Olmert: I Offered More than Ever

Olmert says he offered the PA more than was ever offered before; pushes Netanyahu to do the same.

Maayana Miskin ,

Olmert with Abbas
Olmert with Abbas
Israel News Photo: Flash 90

Six months ago, the Israeli government under Prime Minister Ehud Olmert offered the Palestinian Authority more than any other government in Israel's history had been willing to give. So said Olmert himself on Thursday, in a speech given at the Interdisciplinary Center in Herzliya.

"At one point, I put everything on the table and offered Abu Mazen [PA Chairman Mahmoud Abbas – ed.] an offer that had never been made before, that touched on the core of the conflict and the most heavily emotionally charged issues, the rawest nerves, the historical baggage,” Olmert said, recalling his negotiations with Abbas.

“I told him, 'Come on, sign.' That was half a year ago, and I'm still waiting,” he added.

Olmert called on Prime Minister-designate Binyamin Netanyahu to follow his lead regarding negotiations. “If we continue to deliberate between the entire Land of Israel and two states for two peoples – we'll be left with one state for two peoples,” he warned.

"The question isn't only whether or not the Palestinians are ready for an agreement,” Olmert said. “The question is also whether or not we will cling to an excuse to conceal our unreadiness to make concessions more painful than those offered by Ehud Barak at Camp David.”

In the Camp David talks, then-Prime Minister Ehud Barak offered then-PA Chairman Yasser Arafat 95 percent of Judea, Samaria, and Gaza, including parts of Jerusalem, for the creation of a PA state. Arafat rejected the offer, a move praised by Abbas.

Abbas has demanded that Israel grant the PA 100 percent of Judea, Samaria and Gaza, the portion of Jerusalem ruled by Jordan from 1948 to 1967, that Israel free all PA Arab prisoners, including arch-murderers, and that Israel offer citizenship to millions of Arabs who claim descent from Arabs who fled pre-state Israel during the War of Independence.

Ready for 'Painful Concessions' to Syria
Olmert also discussed Israeli negotiations with Syria, and implied that Syrian President Bashar Assad was to blame for the failure to reach a deal. “They knew that I understand what we need to give up in order to reach peace,” he said.

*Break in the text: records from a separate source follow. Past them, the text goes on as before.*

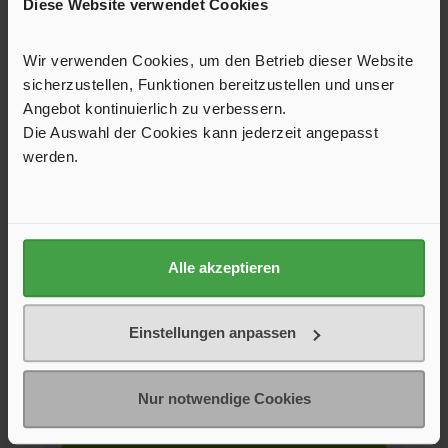
Diese Website verwendet Cookies
Wir verwenden Cookies, um den Betrieb dieser Website
sicherzustellen, Funktionen bereitzustellen und unser
Angebot kontinuierlich zu verbessern.
Die Auswahl der Cookies kann jederzeit angepasst
werden.
Alle akzeptieren
Pipe End Plug
Einstellungen anpassen
EuroCarry tube end plug.
Nur notwendige Cookies
€4.95*
€5.95*
(16.81% saved)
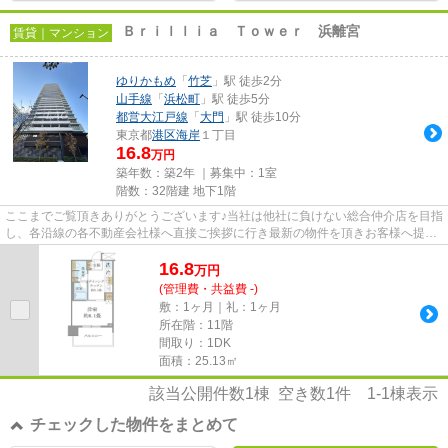
Ｂｒｉｌｌｉａ Ｔｏｗｅｒ 浜離宮
賃貸｜マンション
ゆりかもめ
「
竹芝
」駅 徒歩2分
山手線
「
浜松町
」駅 徒歩5分
都営大江戸線
「
大門
」駅 徒歩10分
東京都
港区
海岸
１丁目
16.8
万円
築年数：築2年 ｜募集中：
1室
階数：32階建 地下1階
ここまでご覧頂きありがとうございます♪当社は他社に負けない総合仲介店を目指
し、各沿線の各不動産会社様へ直接ご挨拶に行き最新の物件を頂きお客様へ提供
しております！最新の情報は...
16.8
万
円
(管理費・共益費 -)
敷：1ヶ月｜礼：1ヶ月
所在階：11階
間取り：1DK
面積：25.13㎡
該当公開件数
1
棟 空き数
1
件
1-1
棟表示
チェックした物件をまとめて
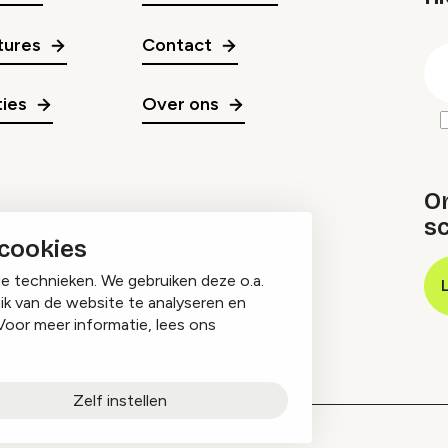
gr
tures
Contact
E
m
ies
Over ons
O
sc
 cookies
ge technieken. We gebruiken deze o.a.
ik van de website te analyseren en
Voor meer informatie, lees ons
Zelf instellen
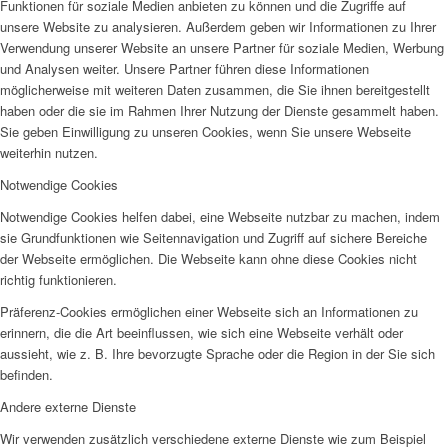
Funktionen für soziale Medien anbieten zu können und die Zugriffe auf
unsere Website zu analysieren. Außerdem geben wir Informationen zu Ihrer
Verwendung unserer Website an unsere Partner für soziale Medien, Werbung
und Analysen weiter. Unsere Partner führen diese Informationen
möglicherweise mit weiteren Daten zusammen, die Sie ihnen bereitgestellt
haben oder die sie im Rahmen Ihrer Nutzung der Dienste gesammelt haben.
Sie geben Einwilligung zu unseren Cookies, wenn Sie unsere Webseite
weiterhin nutzen.
Notwendige Cookies
Notwendige Cookies helfen dabei, eine Webseite nutzbar zu machen, indem
sie Grundfunktionen wie Seitennavigation und Zugriff auf sichere Bereiche
der Webseite ermöglichen. Die Webseite kann ohne diese Cookies nicht
richtig funktionieren.
Präferenz-Cookies ermöglichen einer Webseite sich an Informationen zu
erinnern, die die Art beeinflussen, wie sich eine Webseite verhält oder
aussieht, wie z. B. Ihre bevorzugte Sprache oder die Region in der Sie sich
befinden.
Andere externe Dienste
Wir verwenden zusätzlich verschiedene externe Dienste wie zum Beispiel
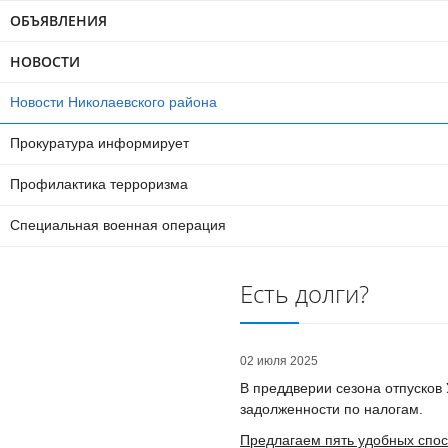
ОБЪЯВЛЕНИЯ
НОВОСТИ
Новости Николаевского района
Прокуратура информирует
Профилактика терроризма
Специальная военная операция
Есть долги?
02 июля 2025
В преддверии сезона отпусков
задолженности по налогам.
Предлагаем пять удобных спос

Olmert did not give details, but said, “We will need to make a painful, heart-breaking compromise. It will be very difficult to implement, but that's the choice we will have to make.”

Assad has demanded that Israel give Syria the strategic Golan region in exchange for a peace deal. The region is home to tens of thousands of Israelis, and overlooks much of northern Israel.